— Task statement —
For the data below, give again exactly the lines from the one containing "expenditure, and progress" through the one containing "medical treatment because", both ends included, and no others.

— Exercise input —

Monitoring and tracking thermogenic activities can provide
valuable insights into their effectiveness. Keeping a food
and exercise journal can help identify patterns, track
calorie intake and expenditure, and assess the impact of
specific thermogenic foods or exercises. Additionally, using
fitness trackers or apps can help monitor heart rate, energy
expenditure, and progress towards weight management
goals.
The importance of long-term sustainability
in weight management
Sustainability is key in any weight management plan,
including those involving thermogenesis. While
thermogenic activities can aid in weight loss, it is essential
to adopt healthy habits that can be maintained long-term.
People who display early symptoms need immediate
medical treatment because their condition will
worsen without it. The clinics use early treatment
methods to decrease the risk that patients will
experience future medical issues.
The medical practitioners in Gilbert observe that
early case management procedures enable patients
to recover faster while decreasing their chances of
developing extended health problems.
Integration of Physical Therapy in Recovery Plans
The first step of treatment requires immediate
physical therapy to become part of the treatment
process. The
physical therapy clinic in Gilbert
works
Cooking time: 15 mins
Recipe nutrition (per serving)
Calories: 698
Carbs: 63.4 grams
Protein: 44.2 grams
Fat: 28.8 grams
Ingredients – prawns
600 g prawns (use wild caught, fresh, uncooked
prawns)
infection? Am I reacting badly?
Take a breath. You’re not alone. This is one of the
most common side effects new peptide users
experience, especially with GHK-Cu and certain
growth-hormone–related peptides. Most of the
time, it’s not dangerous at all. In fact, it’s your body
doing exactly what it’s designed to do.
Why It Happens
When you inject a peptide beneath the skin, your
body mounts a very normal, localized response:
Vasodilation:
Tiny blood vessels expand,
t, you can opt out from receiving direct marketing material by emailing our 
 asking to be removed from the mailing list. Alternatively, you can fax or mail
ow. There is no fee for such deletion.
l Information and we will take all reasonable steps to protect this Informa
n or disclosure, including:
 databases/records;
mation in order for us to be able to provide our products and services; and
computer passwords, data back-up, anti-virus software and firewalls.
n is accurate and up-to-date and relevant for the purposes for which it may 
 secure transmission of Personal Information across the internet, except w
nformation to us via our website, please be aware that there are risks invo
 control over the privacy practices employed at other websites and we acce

— Response below —
expenditure, and progress towards weight management
goals.
The importance of long-term sustainability
in weight management
Sustainability is key in any weight management plan,
including those involving thermogenesis. While
thermogenic activities can aid in weight loss, it is essential
to adopt healthy habits that can be maintained long-term.
People who display early symptoms need immediate
medical treatment because their condition will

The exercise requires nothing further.